# Alaska - July 10th 2017



## spendit (Dec 19, 2002)

Valdez Saltwater Adventures - highly recommended. No monsters but, we managed 588Lb's of fillets for the 6 of us. Halibut, Lingcod, Yellow eye/rock fish and black bass

great time and hope to make it back next year


----------



## Abel (Feb 14, 2003)

That's a killer day man. I'm just wondering one thing, how many people were on the boat or was it an over night trip?


----------



## spendit (Dec 19, 2002)

Abel said:


> That's a killer day man. I'm just wondering one thing, how many people were on the boat or was it an over night trip?
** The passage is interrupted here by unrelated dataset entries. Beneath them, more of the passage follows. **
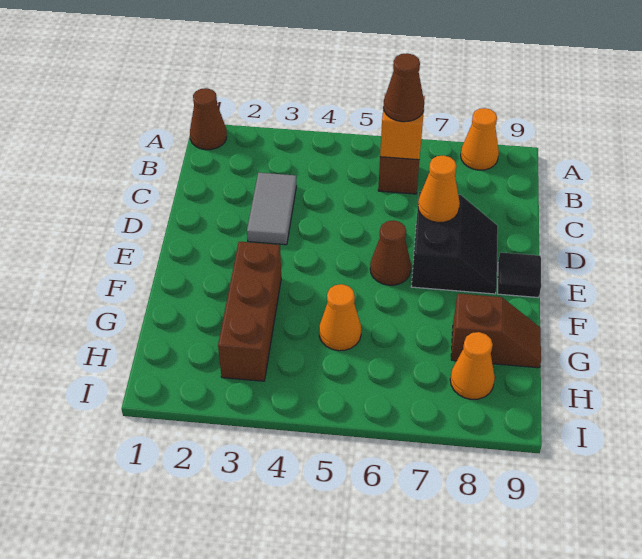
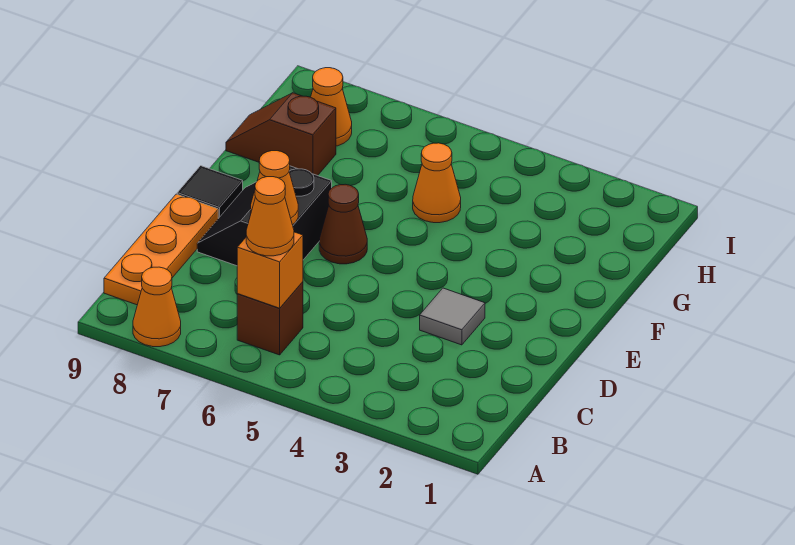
brown 1x1 cone [190,88,227,150] -> none
brown 1x1 cone [384,53,424,122] -> orange 1x1 cone [246,177,294,256]
none -> orange 1x3 plate [104,194,218,305]
grey 1x2 tile [247,173,296,245] -> grey 1x1 tile [420,288,485,345]
brown 1x3 brick [218,242,281,381] -> none

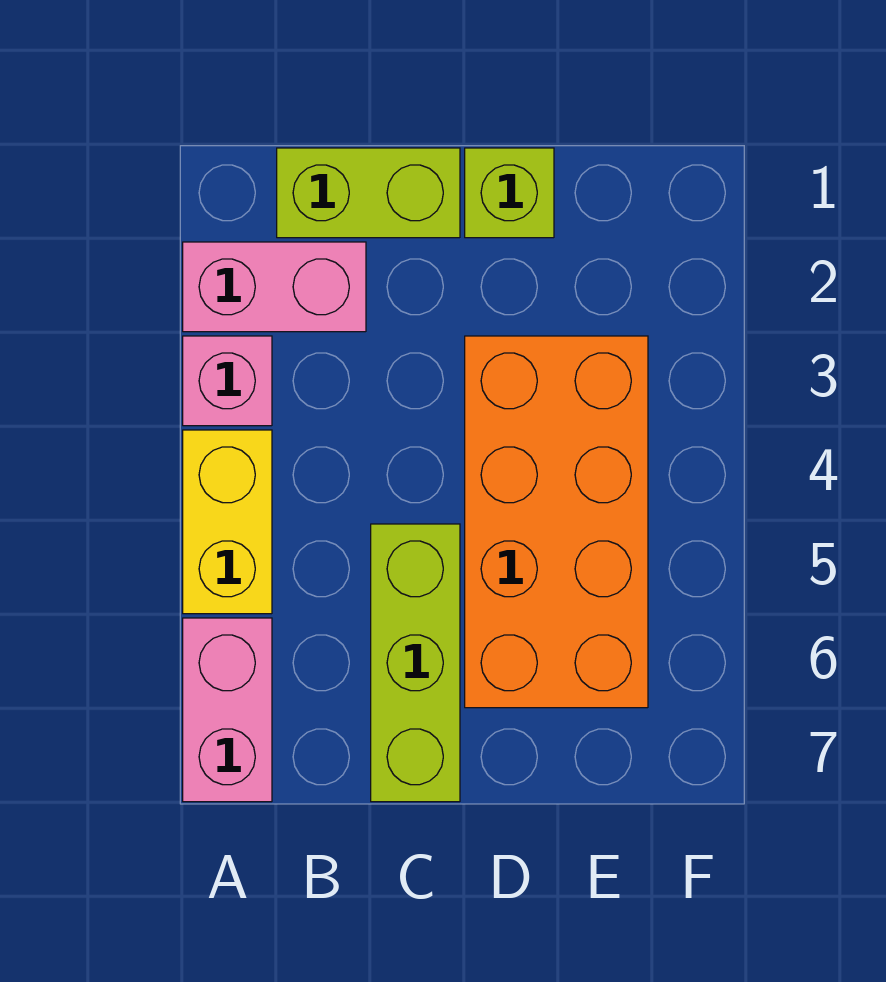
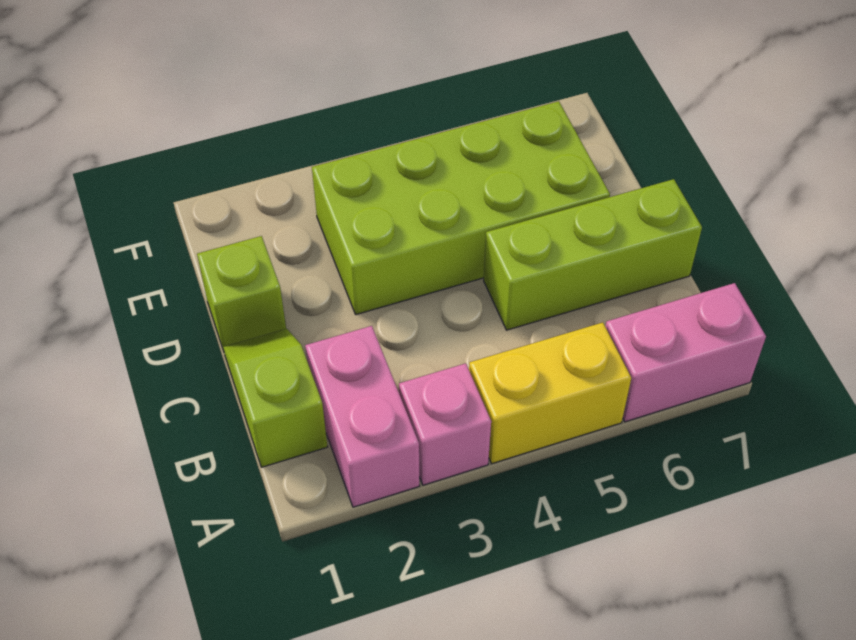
lime 1x2 brick [277,148,460,238] -> lime 1x2 slope [223,329,328,467]
orange 2x4 brick [465,336,648,708] -> lime 2x4 brick [312,101,610,315]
WE had 6 in our group, plus the captain and 1st mate and this was a 2 day trip. We ran out some 90 miles and stayed out until mid day of day two.


----------



## Abel (Feb 14, 2003)

Ok, that's what I figured, didn't make sense when I started counted fish at first. nice haul man.


----------



## 6Speed (Mar 8, 2013)

spendit said:


> Valdez Saltwater Adventures - highly recommended. No monsters but, we managed 588Lb's of fillets for the 6 of us. Halibut, Lingcod, Yellow eye/rock fish and black bass
> 
> great time and hope to make it back next year


Alaska is cool. I was there last in 2015 and can't wait to go back.

Good catch!


----------